Friday, March 20, 2020

Winning this Battle

The world as we have known it, changed forever.

These are difficult times, many are losing their lives, many are facing irreparable illness, industries are being shut down, and jobs are being lost.

Many are also opening their eyes to new possibilities.
Some are reconnecting with loved ones.
The world of remote work has been catalysed into reality.
New industries are being born.
The environment has had an opportunity to regenerate.
Humans going out of their way to help other humans.
While self-isolated, as a community, we have never been closer.

We will look back on these times in a year, in a decade, and tell the stories to anyone who will listen about the times we saw a young masked-man scurry away with 27 bags of toilet paper; groups singing across the streets with neighbours in defiance and in unity; and young athletes pouring dishwasher liquid on their kitchen floor to simulate a treadmill experience. Surreal, but we are living it.

(Bounding boxes with keypoints)
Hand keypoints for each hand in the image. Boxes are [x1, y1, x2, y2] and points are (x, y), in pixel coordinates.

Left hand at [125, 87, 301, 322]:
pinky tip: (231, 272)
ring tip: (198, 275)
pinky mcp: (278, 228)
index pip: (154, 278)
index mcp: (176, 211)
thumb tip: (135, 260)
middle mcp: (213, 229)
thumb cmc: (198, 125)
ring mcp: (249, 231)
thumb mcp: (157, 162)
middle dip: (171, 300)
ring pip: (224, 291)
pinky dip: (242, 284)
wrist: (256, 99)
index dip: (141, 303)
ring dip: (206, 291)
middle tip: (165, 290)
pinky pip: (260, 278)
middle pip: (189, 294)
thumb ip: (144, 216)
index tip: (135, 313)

--

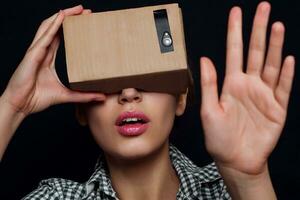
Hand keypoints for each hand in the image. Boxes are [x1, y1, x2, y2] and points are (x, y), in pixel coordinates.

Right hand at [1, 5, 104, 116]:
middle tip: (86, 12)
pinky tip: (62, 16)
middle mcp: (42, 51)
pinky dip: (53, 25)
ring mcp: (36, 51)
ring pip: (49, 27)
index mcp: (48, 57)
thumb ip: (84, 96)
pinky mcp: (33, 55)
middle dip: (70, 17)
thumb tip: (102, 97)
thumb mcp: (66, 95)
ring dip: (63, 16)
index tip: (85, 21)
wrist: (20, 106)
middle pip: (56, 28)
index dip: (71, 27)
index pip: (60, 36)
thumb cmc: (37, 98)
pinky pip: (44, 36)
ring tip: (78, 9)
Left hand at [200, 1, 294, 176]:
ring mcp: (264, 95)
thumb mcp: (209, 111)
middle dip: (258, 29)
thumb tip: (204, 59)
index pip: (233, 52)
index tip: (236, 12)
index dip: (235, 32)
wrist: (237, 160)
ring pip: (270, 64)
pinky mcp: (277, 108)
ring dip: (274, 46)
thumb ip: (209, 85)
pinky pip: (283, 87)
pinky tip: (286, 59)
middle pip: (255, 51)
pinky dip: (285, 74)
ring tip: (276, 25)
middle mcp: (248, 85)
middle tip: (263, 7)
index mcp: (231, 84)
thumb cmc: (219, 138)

**Your assignment:**
Answer these questions from the post titled "Winning this Battle":
(a) What date appears at the top of the post?
(b) According to the post, what has been catalysed into reality?
(c) How many bags of toilet paper did the young masked man scurry away with?

**Exercise output:**
(a) Friday, March 20, 2020
(b) The world of remote work
(c) 27